Consider the sequences of integrals: $\int \frac{x}{1+x} dx, \int \frac{x}{1+x^2}dx, \int \frac{x}{1+x^3}dx,\ldots,\int \frac{x}{1+x^n}dx$.
Question: What is the general formula of $\int \frac{x}{1+x^n} dx$ for $n>0$?
Consider the sequences of integrals: $\int \frac{x}{1+x} dx, \int \frac{x}{1+x^2}dx, \int \frac{x}{1+x^3}dx,\ldots,\int \frac{x}{1+x^n}dx$.
Question: What is the general formula of $\int \frac{x}{1+x^n} dx$ for $n>0$?
It's not a complete answer, but too long for a comment. It gives the answer for $n=4m$, $m$ is positive integer.
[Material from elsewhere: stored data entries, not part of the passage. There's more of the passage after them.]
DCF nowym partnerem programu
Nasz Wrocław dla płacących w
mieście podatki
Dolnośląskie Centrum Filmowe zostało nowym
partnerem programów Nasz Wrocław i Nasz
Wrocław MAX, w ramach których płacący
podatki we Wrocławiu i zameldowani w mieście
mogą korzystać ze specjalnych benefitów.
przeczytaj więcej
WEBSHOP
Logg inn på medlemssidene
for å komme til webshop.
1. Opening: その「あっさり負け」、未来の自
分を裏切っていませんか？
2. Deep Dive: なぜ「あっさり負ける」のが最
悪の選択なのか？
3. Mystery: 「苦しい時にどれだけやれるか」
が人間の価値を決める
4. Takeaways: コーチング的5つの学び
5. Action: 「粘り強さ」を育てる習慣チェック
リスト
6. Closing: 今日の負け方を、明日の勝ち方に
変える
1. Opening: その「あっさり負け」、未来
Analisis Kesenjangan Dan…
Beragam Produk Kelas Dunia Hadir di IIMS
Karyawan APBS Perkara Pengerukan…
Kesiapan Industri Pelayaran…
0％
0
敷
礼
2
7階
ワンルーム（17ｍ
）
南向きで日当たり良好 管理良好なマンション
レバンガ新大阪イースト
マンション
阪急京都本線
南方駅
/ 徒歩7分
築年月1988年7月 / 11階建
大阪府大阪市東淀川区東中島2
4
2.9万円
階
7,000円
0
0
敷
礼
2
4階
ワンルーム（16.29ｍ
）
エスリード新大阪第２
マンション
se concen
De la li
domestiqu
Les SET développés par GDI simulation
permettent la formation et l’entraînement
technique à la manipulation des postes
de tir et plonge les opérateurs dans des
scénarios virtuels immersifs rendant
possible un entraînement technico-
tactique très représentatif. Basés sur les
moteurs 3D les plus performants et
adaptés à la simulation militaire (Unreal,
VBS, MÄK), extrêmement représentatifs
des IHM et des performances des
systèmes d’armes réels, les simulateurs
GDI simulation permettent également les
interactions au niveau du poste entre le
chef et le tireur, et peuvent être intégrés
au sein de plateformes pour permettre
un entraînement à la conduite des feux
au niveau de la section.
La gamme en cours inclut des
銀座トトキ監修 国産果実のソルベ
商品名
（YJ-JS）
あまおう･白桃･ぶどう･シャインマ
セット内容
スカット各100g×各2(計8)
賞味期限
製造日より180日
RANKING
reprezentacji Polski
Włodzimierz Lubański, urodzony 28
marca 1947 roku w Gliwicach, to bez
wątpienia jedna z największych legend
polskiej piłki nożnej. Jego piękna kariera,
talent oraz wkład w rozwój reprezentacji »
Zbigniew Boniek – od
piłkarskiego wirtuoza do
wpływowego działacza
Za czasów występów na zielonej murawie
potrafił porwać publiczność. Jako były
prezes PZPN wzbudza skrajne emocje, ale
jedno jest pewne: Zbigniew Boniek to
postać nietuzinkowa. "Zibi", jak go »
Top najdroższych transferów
Denote $I_n:=\int\frac{x}{1+x^n}\,dx$. If $x<0$ then substituting $x:=-z$ we can reduce the problem for $x>0$. So we calculate $I_{4m}:=\int\frac{x}{1+x^{4m}}\,dx$. Substitute $x:=\sqrt{z},\,z>0$. Then $I_{4m}=\frac{1}{2}\int\frac{1}{1+z^{2m}}\,dz$. The result of the integral is (Demidovich, Mathematical Analysis, problem 1925) $$ -\frac{1}{2m}\sum_{k=1}^{m}\cos\frac{\pi(2k-1)}{2m}\ln\left(1-2x\cos\frac{2k-1}{2m}\pi+x^2 \right)$$ $$+\frac{1}{m}\sum_{k=1}^m\sin\frac{\pi(2k-1)}{2m}\arctan\frac{x-\cos\frac{2k-1}{2m}\pi}{\sin\frac{2k-1}{2m}\pi}. $$
Possible first step: notice that $$ x\frac{1}{1+x^n}=x\sum_{k=0}^\infty (-1)^k x^{nk}=\sum_{k=0}^\infty (-1)^k x^{nk+1} $$